John Whitecross, in his work The Shorter Catechism Illustrated, tells the story of a converted Greenlander who, “rather than be absent from the missionary settlement when the Lord’s Supper was to be administered, rowed the whole night in his kayak with the animal in tow…” When asked about his exertion he said, “How could I stay where I was? My soul hungers and thirsts after the Lord and His communion.” That kind of fervency for the Lord’s Table might appear strange to many, especially in a day when many undervalue the precious responsibility of being committed to a local church. But one of the reasons why regular participation in a local church is essential is because the Lord expects His people to participate in the Lord’s Supper. We ought not miss the imperative that Paul recalled: Jesus said, “do this in remembrance of Me” (1 Cor. 11:24b). That wasn’t a suggestion; it was a command. 

Every Christian has a duty to commemorate the Lord’s death by eating the bread and drinking the fruit of the vine during the Lord’s Supper. While there are times when, for one reason or another, a person may let the bread and the cup pass, and while such an action may reflect a high view for the solemnity of the ordinance, a Christian may mistakenly esteem their self-excusal as such an act of reverence that they fail to take the necessary measures to ensure their freedom of conscience to participate in the Lord’s Supper going forward. Our responsibility is to “do this,” not excuse ourselves from this. Thus, by way of application, if there is something keeping you from participating in the Lord’s Supper it is your God-appointed responsibility to rectify it so that you can participate in it. Listen to the way J.C. Ryle, albeit without some of the nuance that I would have used, emphasized the importance of partaking in the Lord’s Supper:

Do we stay away from the Lord’s Supper under a vague notion that there is no great necessity for receiving it? If we hold such an opinion, the sooner we give it up the better. A plain precept of God’s own Son is not to be trifled with in this way. Do we stay away from the Lord’s Supper because we are not fit to be communicants? If we do, let us thoroughly understand that we are not fit to die. Unfit for the Lord’s table, we are unfit for heaven, and unprepared for the judgment day, and not ready to meet God! Surely this is a most serious state of things. But the words before us are clear and explicit. Christ gives us a plain command. If we willfully disobey it, we are in danger of ruining our souls. If we are not fit to obey it, we ought to repent without delay. (Ryle)
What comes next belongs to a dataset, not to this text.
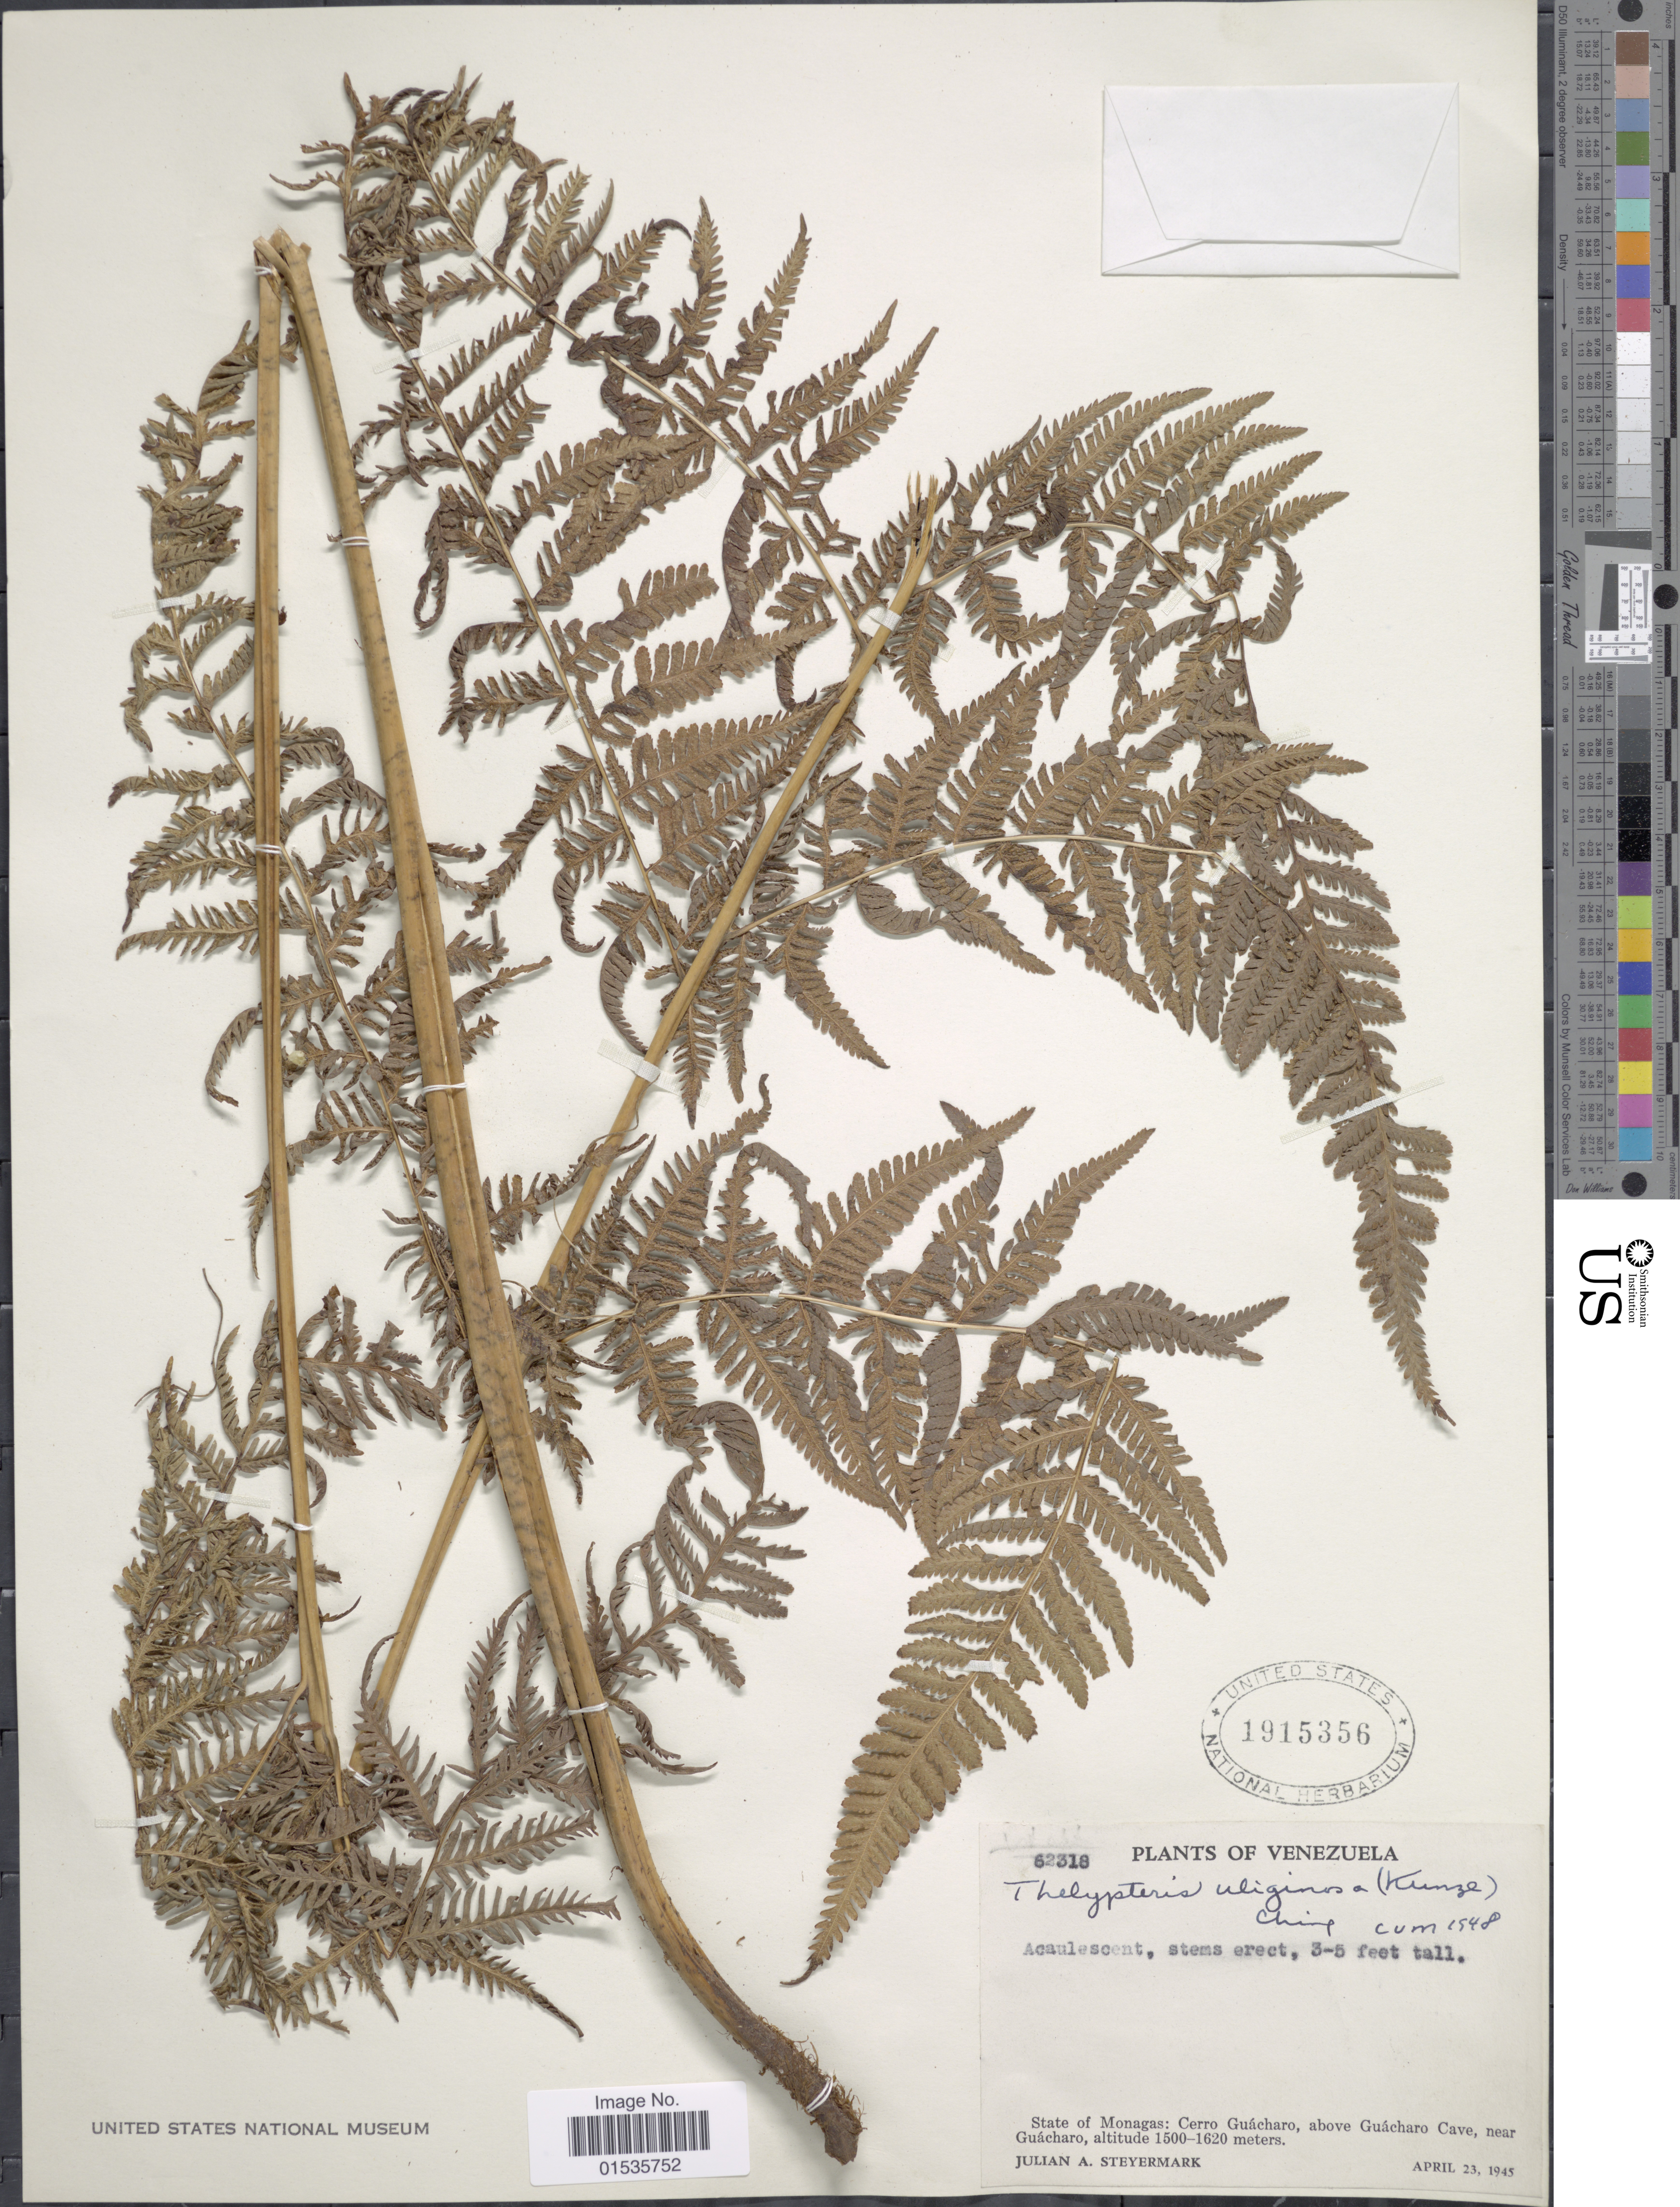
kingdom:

So while we are not saved by our participation in the Lord’s Supper, the redeemed will participate in the Lord’s Supper. They must. The symbolism of the table extends to our partaking of it. It’s as we partake of the bread and the fruit of the vine that we demonstrate our access to the Lord’s presence, our spiritual union with Christ, and the reality of our participation in true fellowship with Him. This is more than just an acted-out parable of what’s to come when we eat and drink in the Lord’s presence in the kingdom, it is a witness to the communion we share with Him in the here and now. Therefore we must be careful not to undervalue this or excuse this, but as those who have partaken of Christ, the bread of life, we must do this, participate in the Lord’s Supper, in remembrance of Him.